Now this is the first real caution I have. Between the metrics and the logs, we can get a really good idea of what types of errors are happening. But this doesn’t mean that every error should be investigated. With cloud computing solutions, there’s a certain amount of “transient” errors that are simply to be expected. It’s only if you see a prolonged, or persistent issue that you’d really want to dig into the errors in any real depth. One key indicator is to look at the logging metrics and keep an eye on the availability. If it falls below 99.9%, that means there may have been an SLA violation for the storage account. In that case, I’d take a look at the logs for that period and see what types of errors we saw. As long as the issue wasn’t caused by a spike in throttling (meaning we overloaded the system), there may be something worth having support look into. But if we’re at 99.999%, with the occasional network failure, timeout, or ‘client other’, we’re likely just seeing the “noise” one would expect from transient errors as the system adjust and compensates for changes to its underlying fabric.

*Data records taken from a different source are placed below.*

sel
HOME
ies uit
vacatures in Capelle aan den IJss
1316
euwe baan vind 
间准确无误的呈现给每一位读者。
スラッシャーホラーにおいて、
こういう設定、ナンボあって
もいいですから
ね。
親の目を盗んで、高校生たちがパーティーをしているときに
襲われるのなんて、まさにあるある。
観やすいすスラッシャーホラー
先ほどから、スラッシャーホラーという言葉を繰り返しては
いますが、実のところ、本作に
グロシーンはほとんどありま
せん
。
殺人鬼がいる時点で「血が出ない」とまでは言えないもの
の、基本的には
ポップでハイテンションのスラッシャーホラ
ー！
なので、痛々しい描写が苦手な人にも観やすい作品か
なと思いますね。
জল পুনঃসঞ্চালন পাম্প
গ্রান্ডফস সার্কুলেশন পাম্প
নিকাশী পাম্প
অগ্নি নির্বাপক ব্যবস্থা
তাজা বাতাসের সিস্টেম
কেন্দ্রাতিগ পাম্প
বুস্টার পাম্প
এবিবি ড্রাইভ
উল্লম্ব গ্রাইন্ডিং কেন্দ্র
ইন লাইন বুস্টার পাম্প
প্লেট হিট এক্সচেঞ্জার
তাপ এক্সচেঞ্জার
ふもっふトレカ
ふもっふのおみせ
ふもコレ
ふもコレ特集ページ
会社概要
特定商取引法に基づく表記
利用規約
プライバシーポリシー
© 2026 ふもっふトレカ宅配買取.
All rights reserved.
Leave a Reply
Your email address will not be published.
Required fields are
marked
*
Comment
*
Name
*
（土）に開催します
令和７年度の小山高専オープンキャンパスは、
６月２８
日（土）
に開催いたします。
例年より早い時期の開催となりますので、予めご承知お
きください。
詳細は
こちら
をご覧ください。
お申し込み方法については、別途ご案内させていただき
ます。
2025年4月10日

Now since we’re doing benchmarking tests, there’s one other key thing I look at. The number of operations that are occurring on the blobs that are the various disks mounted into our virtual machine. This is another task where Excel can help out, by adding subtotals. Adding subtotals requires column headings so this is the part when you go “thank you Brent for making it so I just need to copy those in”. You’re welcome. J
The field we want to look at in the logs for our subtotal is the “requested-object-key” field. This value is the specific option in the storage account that was being access (aka the blob file or disk). Going again to the Data tab in Excel, we’ll select “subtotal” and complete the dialog box as shown at the left. This will create subtotals by object (disk) and allow us to see the count of operations against that object. So what we have is the operations performed on that disk during the time period covered by the log file. Using that value, we can then get a fairly good approximation of the “transactions per second” that the disk is generating against storage.
So what did we learn?
If you are doing IO benchmarking of the virtual machine (as I was), you may notice something odd. We observed that our Linux/Oracle Vm was reporting IOPS far above what we saw at the Windows Azure Storage level. This is to be expected because Oracle is trying to help buffer requests itself to increase performance. Add in any disk buffering we may have enabled, and the numbers could skew even further. Ultimately though, what we did establish during out testing was that we knew for certain when we were overloading the Windows Azure storage sub-system and contributing to server slowdowns that way. We were also able to observer several small instances where Oracle performance trailed off somewhat and that these were due to isolated incidents where we saw an increase in various errors or in end to end operation latency.
The host result here is that while virtual machine performance is related to the performance of the underlying storage subsystem, there’s no easy 1-to-1 relation between errors in one and issues in the other. Additionally, as you watch these over time, you understand why virtual machine disk performance can vary over time and shouldn’t be compared to the behaviors we’ve come to expect from a physical disk drive. We have also learned what we need to do to help us more affectively monitor Windows Azure storage so that we can proactively take action to address potential customer facing impacts.
I apologize for all the typos and for not going into more depth on this subject. I just wanted to get this all out into before I fell into the fog of my memory. Hopefully you find it useful. So until next time!